Une menace pour la santé et l’environnement
Malgré sa taille microscopique, la fourmi électrique représente un danger significatif. Pour l’être humain, sa piqûre est extrêmement douloureuse et peut provoquer de graves réactions allergiques. Sur le plan environnemental, l’insecte s’attaque à la faune locale, notamment les insectes, les oiseaux et les petits mammifères.
Son impact s’étend également à l’agriculture. En favorisant la prolifération de pucerons et de cochenilles, cette espèce perturbe les écosystèmes et les cultures locales. La situation nécessite une intervention rapide pour limiter les dégâts sur la biodiversité régionale.
Un dispositif de traitement inédit en France
Pour contrer cette progression, une nouvelle stratégie est mise en place. Les autorités vont autoriser, pour la première fois sur le territoire national, un traitement par saupoudrage d’insecticide. Cette méthode sera appliquée sur les deux premiers foyers déjà identifiés à Toulon et à La Croix-Valmer.
Jusqu’à présent, l’utilisation de boîtiers contenant des granulés s’est révélée insuffisante. Selon le chercheur Olivier Blight, la probabilité que les fourmis entrent en contact avec ces dispositifs était trop faible. Le nouveau plan d’action prévoit plusieurs mesures spécifiques :
- Le traitement d’environ quatre hectares sur une période de 180 jours.
- L’utilisation de drones pour accéder aux zones les plus escarpées.
- Une diffusion de produit limitée à quelques grammes par mètre carré.

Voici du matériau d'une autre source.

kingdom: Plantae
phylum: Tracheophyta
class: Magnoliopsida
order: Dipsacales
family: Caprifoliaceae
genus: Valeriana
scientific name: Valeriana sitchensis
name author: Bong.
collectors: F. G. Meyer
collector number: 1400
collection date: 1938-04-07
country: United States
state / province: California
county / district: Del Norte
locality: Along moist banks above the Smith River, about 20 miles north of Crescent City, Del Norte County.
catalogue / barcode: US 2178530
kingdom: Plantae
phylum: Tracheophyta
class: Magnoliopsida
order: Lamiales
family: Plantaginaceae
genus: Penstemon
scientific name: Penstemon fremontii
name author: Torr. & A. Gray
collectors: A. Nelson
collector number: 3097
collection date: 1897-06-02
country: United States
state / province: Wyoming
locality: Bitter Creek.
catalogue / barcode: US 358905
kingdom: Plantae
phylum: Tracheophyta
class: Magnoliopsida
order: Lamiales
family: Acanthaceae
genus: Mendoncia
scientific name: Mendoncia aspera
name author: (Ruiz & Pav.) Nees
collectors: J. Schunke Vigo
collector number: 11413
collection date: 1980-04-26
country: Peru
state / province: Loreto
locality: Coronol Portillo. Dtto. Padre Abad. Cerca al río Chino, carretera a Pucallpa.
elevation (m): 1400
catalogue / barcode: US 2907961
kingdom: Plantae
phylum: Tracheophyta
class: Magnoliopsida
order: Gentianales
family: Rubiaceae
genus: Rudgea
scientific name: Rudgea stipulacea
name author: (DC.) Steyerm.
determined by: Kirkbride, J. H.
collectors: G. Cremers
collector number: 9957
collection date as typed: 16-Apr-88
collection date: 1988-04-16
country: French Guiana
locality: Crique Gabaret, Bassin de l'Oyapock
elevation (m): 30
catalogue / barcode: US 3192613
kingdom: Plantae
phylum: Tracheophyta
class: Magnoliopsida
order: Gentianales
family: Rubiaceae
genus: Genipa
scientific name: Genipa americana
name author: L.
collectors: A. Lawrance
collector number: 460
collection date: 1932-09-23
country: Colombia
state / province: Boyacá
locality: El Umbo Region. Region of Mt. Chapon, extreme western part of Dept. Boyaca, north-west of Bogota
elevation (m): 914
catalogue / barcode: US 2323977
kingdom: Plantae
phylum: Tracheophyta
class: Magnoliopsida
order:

La cartographie des zones infestées a été finalisée début 2026 par Fredon Paca et des équipes universitaires. L’objectif des spécialistes est d’agir avant que la situation ne devienne incontrôlable. Ils citent l’exemple de l’Australie, qui a dû dépenser environ 30 millions d’euros depuis 2006 pour n’avoir pas réagi assez tôt face à cette menace biologique.